I am a woman who was raised as a child in a tradition of simplicity and modesty of dress. As an adult, I chose to embrace that style as my own. I have always lived with a close eye on my outward appearance and a heightened awareness of modesty; it is my comfort zone. I make no excuses, and I gladly stand where I am, but I realize others may not have that background. Yet, as the mother of a teenage son and the wife of a man who is also a pastor, I see from another angle that there is validation for taking care in the way we dress. I have to admit a sense of frustration with Christian women whose short skirts or cleavage-baring tops have me telling my son "Try to focus on her face." I do feel a degree of incredulity at women who claim Christ as Lord and yet make clothing choices that hug the curves and cling to the form and show way too much skin. I really don't get that. It seems to be living in oblivion to reality.
And yet, as a woman who has lived her entire life in the church world, I also admit frustration with the overdone attempts to "protect our men." I have heard statements made (with good intention) that were too hard on women, that did seem to make the female body a thing of shame, something to be hidden from babyhood. I have heard talks which seem to emasculate men, making them out to be powerless against sexual lust unless women helped them out.

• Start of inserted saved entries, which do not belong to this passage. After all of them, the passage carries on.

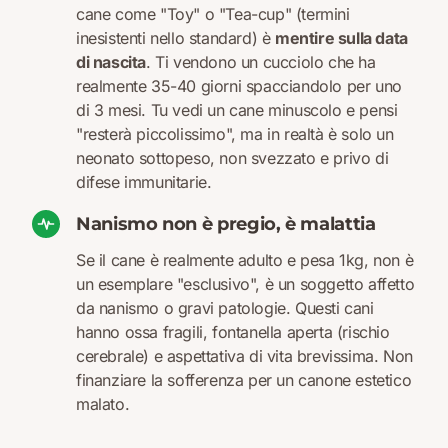
cane come "Toy" o "Tea-cup" (termini
inesistenti nello standard) è
mentire sulla data
di nascita
. Ti vendono un cucciolo che ha
realmente 35-40 giorni spacciandolo per uno
di 3 mesi. Tu vedi un cane minuscolo e pensi
"resterà piccolissimo", ma in realtà è solo un
neonato sottopeso, non svezzato e privo di
difese immunitarie.
Nanismo non è pregio, è malattia
Se il cane è realmente adulto e pesa 1kg, non è
un esemplare "esclusivo", è un soggetto affetto
da nanismo o gravi patologie. Questi cani
hanno ossa fragili, fontanella aperta (rischio
cerebrale) e aspettativa di vita brevissima. Non
finanziare la sofferenza per un canone estetico
malato.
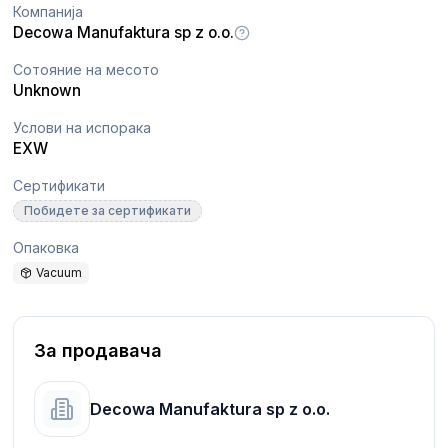
Компанија
Decowa Manufaktura sp z o.o.
Сотояние на месото
Unknown
Услови на испорака
EXW
Сертификати
Побидете за сертификати
Опаковка
Vacuum
За продавача
Decowa Manufaktura sp z o.o.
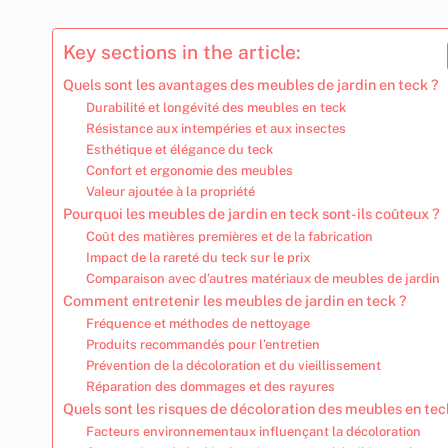
Key sections in the article:
Quels sont les avantages des meubles de jardin en teck ?
Durabilité et longévité des meubles en teck
Résistance aux intempéries et aux insectes
Esthétique et élégance du teck
Confort et ergonomie des meubles
Valeur ajoutée à la propriété
Pourquoi les meubles de jardin en teck sont-ils coûteux ?
Coût des matières premières et de la fabrication
Impact de la rareté du teck sur le prix
Comparaison avec d’autres matériaux de meubles de jardin
Comment entretenir les meubles de jardin en teck ?
Fréquence et méthodes de nettoyage
Produits recommandés pour l’entretien
Prévention de la décoloration et du vieillissement
Réparation des dommages et des rayures
Quels sont les risques de décoloration des meubles en tec
Facteurs environnementaux influençant la décoloration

Perhaps the biggest pet peeve of mine, as a musician, was the "piano curtain" modesty shield. While I totally understand the whole "pianist on an elevated platform, legs in view, etc." to me it seemed that it was distrustful of women, that it doubted we could dress or sit decorously. I'm sure that was not the reason, and, perhaps, for me, that was my own bit of rebellion, my own statement of " it's your problem, not mine" my own version of pretending that a woman's body has no affect. In the end, I need to take my own advice; if a piano curtain helps others to godliness, then it is all right. Since I don't fully understand the temptations of men, I cannot expect to understand what they find helpful. A point of clarification though. . . some religions (Islam, for instance) would take this to the extreme, claiming that a woman's very body is inherently sinful and a tool to make men sin. There is a need for balance and good biblical sense and the guidance of the Holy Spirit.
So, to some degree, I know a little of both sides of this fence, and at this point in my journey, here are some other things I think I know:
1. A woman's body has power.
2. After the Fall in the Garden, sexuality was skewed and clothing was designed by God to cover nakedness. ( As I read it, that's pretty much the way it is).

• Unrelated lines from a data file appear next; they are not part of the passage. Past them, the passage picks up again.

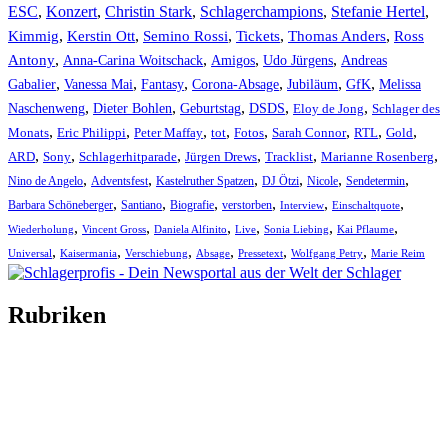
ESC
,
Konzert
,
Christin Stark
,
Schlagerchampions
,
Stefanie Hertel
,
Kimmig
,
Kerstin Ott
,
,
,
,
Semino Rossi
Tickets
Thomas Anders
Ross
,
,
,
,
Antony
Anna-Carina Woitschack
Amigos
Udo Jürgens
Andreas
,
,
,
,
,
,
Gabalier
Vanessa Mai
Fantasy
Corona-Absage
Jubiläum
GfK
Melissa
,
,
,
,
,
Naschenweng
Dieter Bohlen
Geburtstag
DSDS
Eloy de Jong
Schlager des
,
,
,
,
,
,
,
,
Monats
Eric Philippi
Peter Maffay
tot
Fotos
Sarah Connor
RTL
Gold
,
,
,
,
,
,
ARD
Sony
Schlagerhitparade
Jürgen Drews
Tracklist
Marianne Rosenberg
,
,
,
,
,
,
Nino de Angelo
Adventsfest
Kastelruther Spatzen
DJ Ötzi
Nicole
Sendetermin
,
,
,
,
,
,
Barbara Schöneberger
Santiano
Biografie
verstorben
Interview
Einschaltquote
,
,
,
,
,
,
Wiederholung
Vincent Gross
Daniela Alfinito
Live
Sonia Liebing
Kai Pflaume
,
,
,
,
,
,
Universal
Kaisermania
Verschiebung
Absage
Pressetext
Wolfgang Petry
Marie Reim
Rubriken
Titelstory
SchlagerNews
Neuerscheinungen
Interviews
Biographien
CD-Rezension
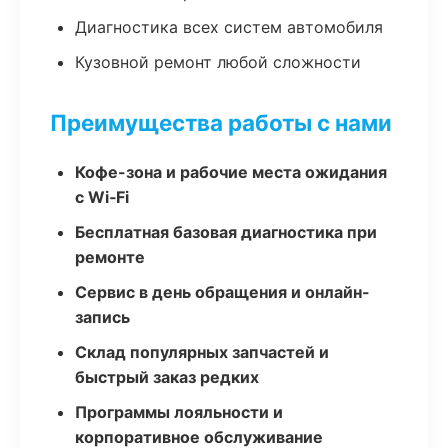
Диагностика всех систем автомобиля
Кузовной ремонт любой сложности
Преимущества работы с нами
Кофе-зона и рабочие места ожидания
с Wi‑Fi
Бесплатная базовая диагностика при
ремонте
Сервис в день обращения и онлайн-
запись
Склад популярных запчастей и
быстрый заказ редких
Программы лояльности и
корпоративное обслуживание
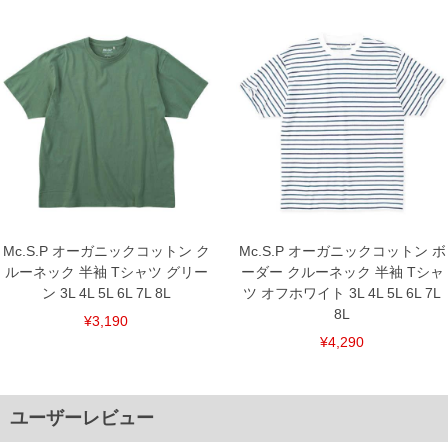
Mc.S.P オーガニックコットン ク
Mc.S.P オーガニックコットン ボ
ルーネック 半袖 Tシャツ グリー
ーダー クルーネック 半袖 Tシャ
ン 3L 4L 5L 6L 7L 8L
ツ オフホワイト 3L 4L 5L 6L 7L
8L
¥3,190
¥4,290
ユーザーレビュー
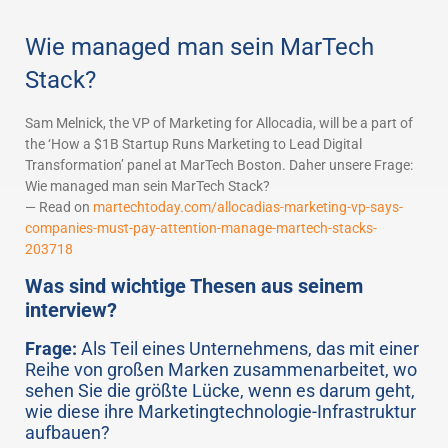
Wie managed man sein MarTech
Stack?
Sam Melnick, the VP of Marketing for Allocadia, will be a part of
the ‘How a $1B Startup Runs Marketing to Lead Digital
Transformation’ panel at MarTech Boston. Daher unsere Frage:
Wie managed man sein MarTech Stack?
— Read on
martechtoday.com/allocadias-marketing-vp-says-
companies-must-pay-attention-manage-martech-stacks-
203718
Was sind wichtige Thesen aus seinem
interview?
Frage:
Als Teil eines Unternehmens, das mit einer
Reihe von großen Marken zusammenarbeitet, wo
sehen Sie die größte Lücke, wenn es darum geht,
wie diese ihre Marketingtechnologie-Infrastruktur
aufbauen?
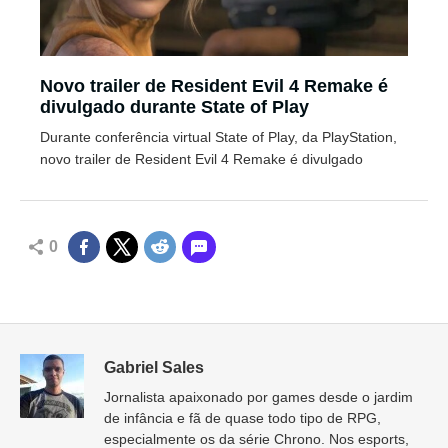
Novo trailer de Resident Evil 4 Remake é
divulgado durante State of Play
Durante conferência virtual State of Play, da PlayStation,
novo trailer de Resident Evil 4 Remake é divulgado
0
Gabriel Sales
Jornalista apaixonado por games desde o jardim
de infância e fã de quase todo tipo de RPG,
especialmente os da série Chrono. Nos esports,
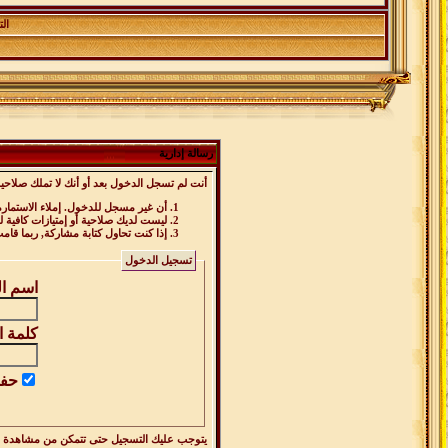
ال
رسالة إدارية
أنت لم تسجل الدخول بعد أو أنك لا تملك صلاحية
أن غير مسجل للدخول. إملاء الاستمار
ليست لديك صلاحية أو إمتيازات كافية
إذا كنت تحاول كتابة مشاركة, ربما قام
تسجيل الدخول
اسم ا
كلمة ا
حفظ
يتوجب عليك
التسجيل
حتى تتمكن من مشاهدة ه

3. Clothing design today trends toward revealing the feminine form by tight-fit or by exposure, not covering it.
4. Men have an internal radar that cannot ignore the female body. They are powerfully affected by sight. Exposed skin, clinging clothing invites their eyes.
5. We are responsible to help others on toward godliness, not hinder them.
6. Men are commanded to control their passions and thoughts by God's grace.
7. Women are instructed to dress in "respectable apparel, with modesty and self-control." (1 Tim. 2:9, ESV)
8. Yoga pants/leggings have sex appeal; they draw men's eyes. I haven't heard anyone deny it.
9. Veronica's decision not to wear leggings or yoga pants in public was made out of a desire to honor God and her husband and other men. She was courageous and she was right.
10. Ultimately, in the way we dress, think, act and "whatever we do, " we are to do it all "to the glory of God." (1 Cor. 10:31, ESV) That's the filter that brings it all into focus.